His observation drew laughter from the gathering at Little Rock’s Capital Hotel, where the $216 million purchase of Summit Bancorp was formally announced at a Jan. 30 press conference.

Substantial indeed and the product of a whirlwind corporate romance.

The first-time get-together between Gleason and Whipple, chairman and CEO of Summit Bancorp, culminated in a deal that represents the largest bank acquisition in the history of Bank of the Ozarks.

Gleason described it as an “amazing, compelling transaction” and noted that bankers live in a world where size and scale increasingly matter.

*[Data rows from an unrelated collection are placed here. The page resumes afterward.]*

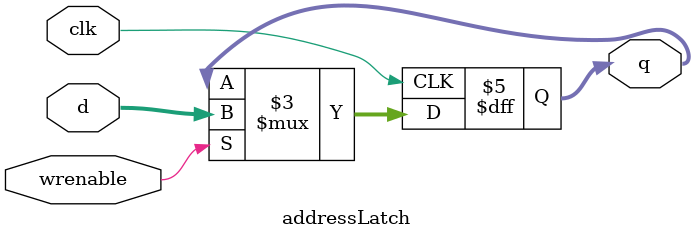
<source format=v>


// D Flip Flop
module dFF
(
input       clk,
input       d,
input       wrenable,
output reg  q

);
    always @(posedge clk) begin
        if(wrenable) begin
            q = d;
        end
    end
endmodule

// The address latch is a D Flip Flop with a 7 bit input
module addressLatch
(
input       		clk,
input [6:0] 		d,
input       		wrenable,
output reg [6:0] 	q

);
    always @(posedge clk) begin
        if(wrenable) begin
            q = d;
        end
    end
endmodule
</source>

The purchase of Summit Bank, the sixth-largest bank in Arkansas at $1.18 billion, along with the pending Texas acquisition of Omnibank in Houston, will boost total assets at Bank of the Ozarks to more than $6.2 billion.

Among Arkansas chartered banks, only Arvest Bank of Fayetteville (total assets: $14 billion) and Centennial Bank of Conway ($6.8 billion) are larger.

Summit recorded a profit of $14.5 million during 2013 while Bank of the Ozarks reported net income of $92.5 million.

“George Gleason is building a powerhouse on the way to taking the bank to the next level,” Whipple said. “It should be obvious [shareholders] will be pretty happy.”

The estimated value of the deal is 1.6 times book value and 15.8 times earnings. Summit Bancorp shareholders, more than 300 of them, will exchange their private stock for public shares in Bank of the Ozarks, with an option of taking some cash.

The Bank of the Ozarks-Summit Bank union represents the combination of two profitable banking ventures that grew their Arkansas operations largely through de novo branching.

Until the 2010 launch of an FDIC-assisted buying spree, Bank of the Ozarks opted with rare exception to grow its footprint in Arkansas and elsewhere by building instead of buying branches.

“We’re not in an environment now where de novo branching makes economic sense like it [once] did,” said Gleason, who took the company public in July 1997.

The starting point for Summit was a de novo bank in Magnolia that Whipple retained after the 1998 sale of Horizon Bancorp Inc. in a stock swap valued at $120 million. Horizon Bank of Columbia County, chartered in 1996, was excluded from the transaction with Mercantile Bancorporation Inc. of St. Louis because state law prohibits the sale of banks that are less than five years old.

After a two-year non-compete agreement elapsed on Feb. 14, 2000, Whipple moved the charter from Magnolia to Arkadelphia and rechristened it Summit Bank. Total assets numbered about $75 million back then.